Target Exam

CUET

Subject

Economics

Chapter

Micro Economics: Theory of Firms under Perfect Competition

Question:

Match List-I with List-II

List-I

List-II

(A) Perfect Competition

(I) No change in equilibrium price

(B) Increase in Demand = Decrease in Supply

(II) Price taking Behavior

(C) Increase in Demand > Decrease in Supply

(III) Decrease in equilibrium price

(D) Increase in Supply > Decrease in Demand

(IV) Increase in equilibrium price

Choose the correct answer from the options given below:

Options:

(A)-(II), (B)-(I), (C)-(IV), (D)-(III)

(A)-(I), (B)-(III), (C)-(II), (D)-(IV)

(A)-(I), (B)-(II), (C)-(IV), (D)-(III)

(A)-(III), (B)-(IV), (C)-(I), (D)-(II)

Correct Answer:

(A)-(II), (B)-(I), (C)-(IV), (D)-(III)

Explanation:

The correct answer is Option (1) → (A)-(II), (B)-(I), (C)-(IV), (D)-(III)

(A) Perfect Competition. →(II) Price taking BehaviorPerfect competition is characterized by numerous buyers and sellers, homogeneous products, perfect information, and free entry and exit. Due to the large number of participants and identical products, no single firm or buyer can influence the market price. They must accept the prevailing market price. 
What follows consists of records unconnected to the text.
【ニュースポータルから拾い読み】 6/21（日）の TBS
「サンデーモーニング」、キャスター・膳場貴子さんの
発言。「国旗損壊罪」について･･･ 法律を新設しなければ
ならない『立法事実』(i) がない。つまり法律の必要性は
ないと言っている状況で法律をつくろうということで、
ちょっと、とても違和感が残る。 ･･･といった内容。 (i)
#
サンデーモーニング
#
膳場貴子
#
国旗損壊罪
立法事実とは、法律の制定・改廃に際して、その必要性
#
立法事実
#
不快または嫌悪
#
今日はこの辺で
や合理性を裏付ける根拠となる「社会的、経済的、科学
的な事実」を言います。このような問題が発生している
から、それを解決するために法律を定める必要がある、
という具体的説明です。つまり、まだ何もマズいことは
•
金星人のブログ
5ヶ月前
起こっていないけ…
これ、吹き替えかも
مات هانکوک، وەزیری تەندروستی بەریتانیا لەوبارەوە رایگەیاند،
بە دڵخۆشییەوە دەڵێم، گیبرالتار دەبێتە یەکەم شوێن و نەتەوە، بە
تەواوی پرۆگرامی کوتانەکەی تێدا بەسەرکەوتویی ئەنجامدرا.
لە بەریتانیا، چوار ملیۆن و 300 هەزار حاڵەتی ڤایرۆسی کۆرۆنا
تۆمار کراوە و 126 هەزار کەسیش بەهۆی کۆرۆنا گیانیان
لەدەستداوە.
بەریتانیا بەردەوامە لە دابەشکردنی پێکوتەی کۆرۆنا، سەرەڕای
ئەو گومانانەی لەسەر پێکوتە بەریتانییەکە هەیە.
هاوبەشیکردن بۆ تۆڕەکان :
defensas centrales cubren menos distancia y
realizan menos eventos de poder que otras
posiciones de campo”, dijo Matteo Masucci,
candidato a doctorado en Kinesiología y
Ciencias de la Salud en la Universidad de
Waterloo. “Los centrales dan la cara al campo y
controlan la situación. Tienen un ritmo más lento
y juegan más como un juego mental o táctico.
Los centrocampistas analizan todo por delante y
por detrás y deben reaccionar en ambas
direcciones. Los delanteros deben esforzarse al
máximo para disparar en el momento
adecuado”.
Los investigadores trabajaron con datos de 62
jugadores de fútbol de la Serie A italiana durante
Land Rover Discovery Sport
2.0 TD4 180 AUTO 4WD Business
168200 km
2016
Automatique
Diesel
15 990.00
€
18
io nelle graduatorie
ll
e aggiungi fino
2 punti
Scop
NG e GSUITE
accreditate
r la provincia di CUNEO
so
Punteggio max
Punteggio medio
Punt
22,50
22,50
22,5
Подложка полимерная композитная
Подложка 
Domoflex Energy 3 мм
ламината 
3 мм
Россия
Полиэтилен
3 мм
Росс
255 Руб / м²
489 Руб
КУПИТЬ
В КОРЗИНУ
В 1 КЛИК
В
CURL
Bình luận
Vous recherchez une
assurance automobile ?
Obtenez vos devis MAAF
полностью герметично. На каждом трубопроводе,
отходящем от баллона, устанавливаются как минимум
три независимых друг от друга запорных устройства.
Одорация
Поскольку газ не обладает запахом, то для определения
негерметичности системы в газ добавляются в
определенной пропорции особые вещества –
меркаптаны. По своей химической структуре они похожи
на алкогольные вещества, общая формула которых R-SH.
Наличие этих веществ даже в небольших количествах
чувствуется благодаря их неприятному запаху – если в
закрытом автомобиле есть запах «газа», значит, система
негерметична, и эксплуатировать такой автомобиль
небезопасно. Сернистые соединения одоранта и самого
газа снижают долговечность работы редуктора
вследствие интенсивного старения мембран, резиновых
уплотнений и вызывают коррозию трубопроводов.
(B) Increase in Demand = Decrease in Supply(I) No change in equilibrium price. When the increase in demand is exactly equal to the decrease in supply, the equilibrium price remains unchanged, but the equilibrium quantity may change.

(C) Increase in Demand > Decrease in Supply(IV) Increase in equilibrium price. Here, the net effect is excess demand, pushing the price upward.

(D) Increase in Supply > Decrease in Demand(III) Decrease in equilibrium price. The net effect is excess supply, which puts downward pressure on price.